After the interview with Domingo, my father and I headed to the mountain lakes south-east of Salzburg where he had gone for boyhood holidays with his parents. We found the waterfront hotel in the village of Altaussee where the old owner had once threatened to lock my father and his brother in the cellar for running along the corridors and tipping up the breakfast trays outside the bedrooms. Among our cherished family documents, we have a black-and-white photograph of my grandfather standing in the shallows of the lake near the hotel, my father in his arms.
At 16 stone, I was a little heavy to re-enact this filial scene; but we did take out an electric boat and make our way silently through the dark waters. Above us loomed the Loser, an 1,838-metre-high mountain my father had climbed as a child. Today, a road leads up to within a still-hefty walk of the summit.
Grundlsee itself was a short journey away, just over the Trisselwand mountain to the south-west of the Altausseer See. But would we be able to find the auspicious balcony? At the Grundlsee Information Office, a middle-aged woman, clothed in Tyrolean dress, pointed us to the very place – now the Restaurant Seeblick.
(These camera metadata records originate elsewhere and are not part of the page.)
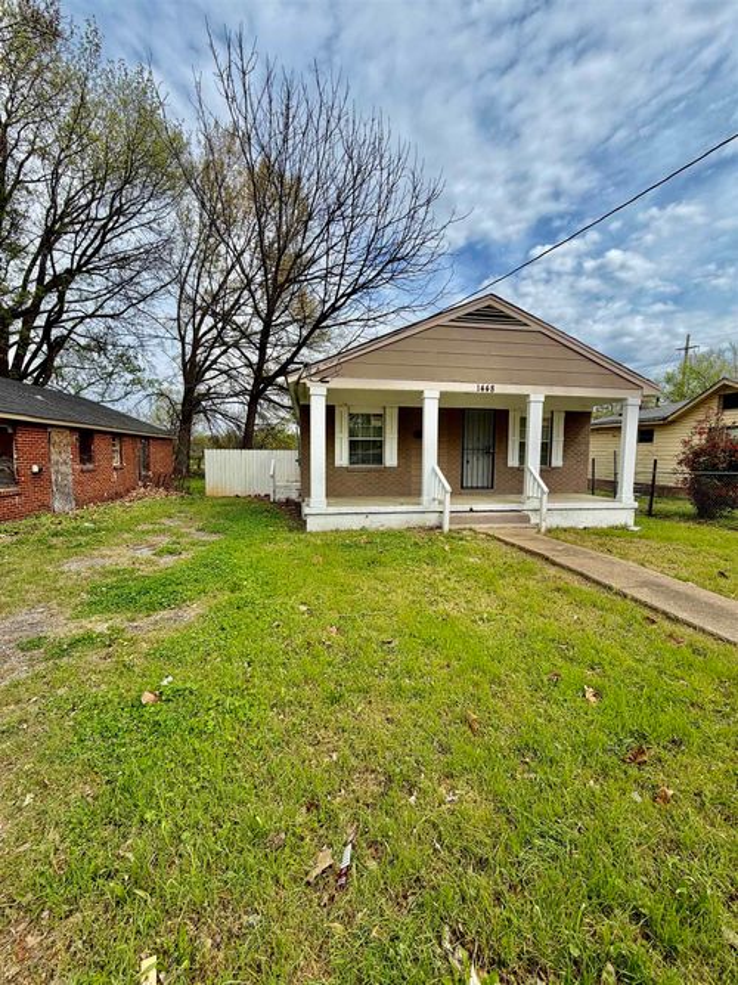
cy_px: 492
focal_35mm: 14
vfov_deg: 102.1
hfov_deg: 85.7
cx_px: 369
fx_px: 398
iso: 20
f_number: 2.2
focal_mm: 2.22
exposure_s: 1/799
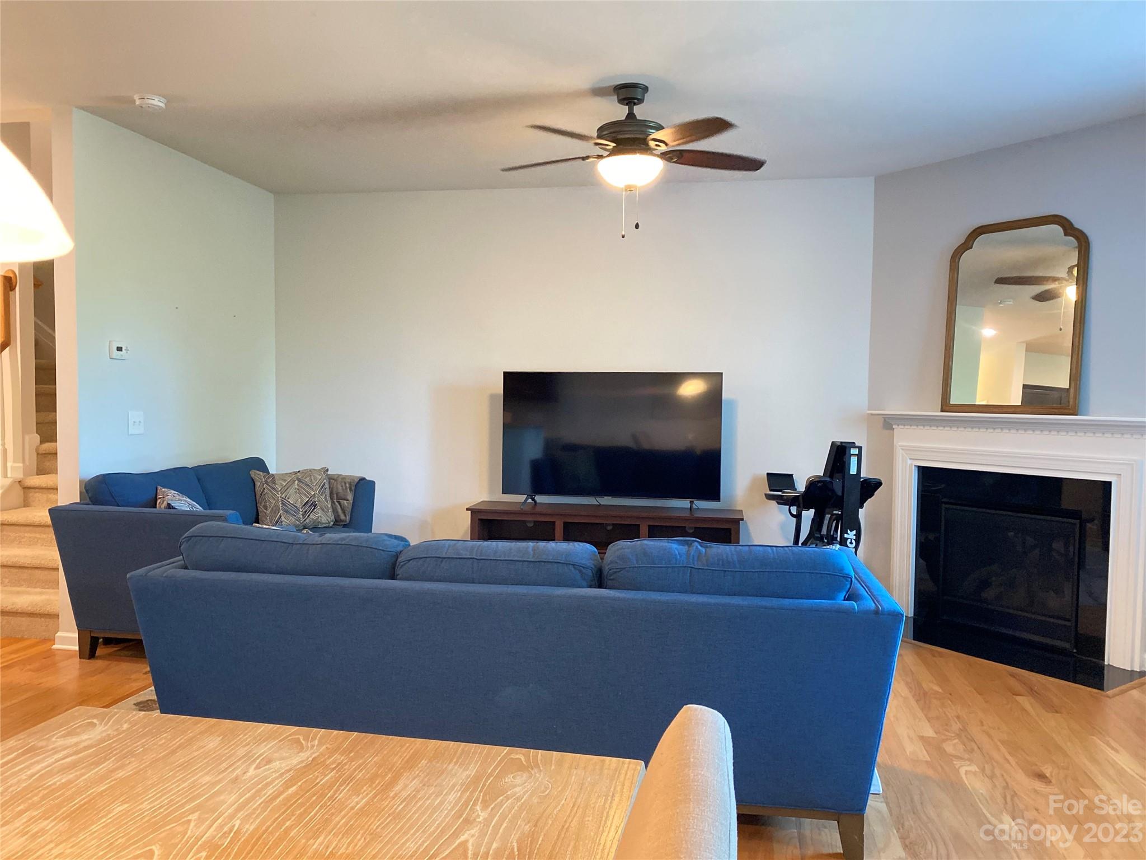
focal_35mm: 26
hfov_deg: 67.3
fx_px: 861
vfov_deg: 53.1
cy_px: 430
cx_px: 573
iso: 500
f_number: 1.8
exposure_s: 1/40
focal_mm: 4.25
And so it was that my father and I found ourselves standing where his mother had stood for the first time in front of his father 89 years before. Stretched out before us in the early evening sun was the lake, encircled by mountains. Peter and Hedi found love and made a life in Britain; but Austria was the land of their birth, and here was the spot where it had all started. Just as they were both immigrants in the country of my birth, so, in search of their story, I had come to the country of theirs.